▸ **Work order**:
In the article on Largo's holiday lights, rewrite the paragraph beginning "It's to a point that" as a short bulleted list that keeps its main facts.

▸ **Provided passage**:
::::::::
Snowflakes and icicles are meant to set a cooler mood for those strolling the pathways.
Snowflakes and icicles are meant to set a cooler mood for those strolling the pathways.
Published Dec. 4, 2014

LARGO

At first, holiday decorations adorned light poles along major roads around downtown.

As years went on and budgets got thinner, the roadside displays were reduced. However, the lights set up at Largo Central Park continued to get brighter.

It's to a point that from Thanksgiving through New Year's thousands of people come out to look at the more than a million holiday lights in the park. While walking through the park looking at the lights is free, this is the first year donation boxes will be set up to help offset the cost of future displays.

"We're going to keep doing the lights whether or not (people donate)," Mayor Woody Brown said. "If you like the lights and want to donate that would be great."

While the display is set up for weeks, the Largo Holiday Stroll is the official kick off to the season with an official tree lighting ceremony Saturday.

The celebration also includes performances from Tutterow dancers, an owl and hawk show and music by Late Night Brass. The miniature train will be running but is not taking passengers.
::::::::
▸ **Entries shown**:
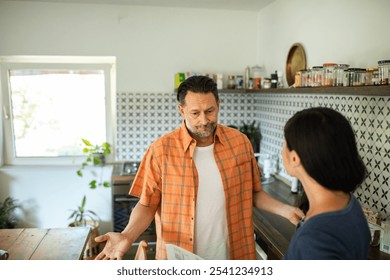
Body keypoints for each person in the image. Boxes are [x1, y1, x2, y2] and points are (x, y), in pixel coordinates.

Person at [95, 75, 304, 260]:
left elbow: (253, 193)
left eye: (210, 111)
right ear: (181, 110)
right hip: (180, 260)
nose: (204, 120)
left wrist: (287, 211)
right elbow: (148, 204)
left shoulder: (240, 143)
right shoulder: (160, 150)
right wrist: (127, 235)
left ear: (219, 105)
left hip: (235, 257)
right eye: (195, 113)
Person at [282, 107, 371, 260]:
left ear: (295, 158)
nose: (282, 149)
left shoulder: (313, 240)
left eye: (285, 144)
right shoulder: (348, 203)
::::::::
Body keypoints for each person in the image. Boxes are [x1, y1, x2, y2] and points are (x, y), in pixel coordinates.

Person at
::::::::
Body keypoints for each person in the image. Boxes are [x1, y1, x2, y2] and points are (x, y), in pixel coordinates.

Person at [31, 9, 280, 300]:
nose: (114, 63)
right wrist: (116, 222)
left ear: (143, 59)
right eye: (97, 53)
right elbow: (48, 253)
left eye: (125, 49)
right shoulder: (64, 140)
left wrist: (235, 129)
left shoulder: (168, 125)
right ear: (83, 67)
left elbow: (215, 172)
::::::::
▸ **Answer space**:
- From Thanksgiving through New Year's, thousands of people come to see more than a million holiday lights in Largo Central Park.
- Walking through the park to look at the lights is free.
- This is the first year donation boxes will be set up to help offset the cost of future displays.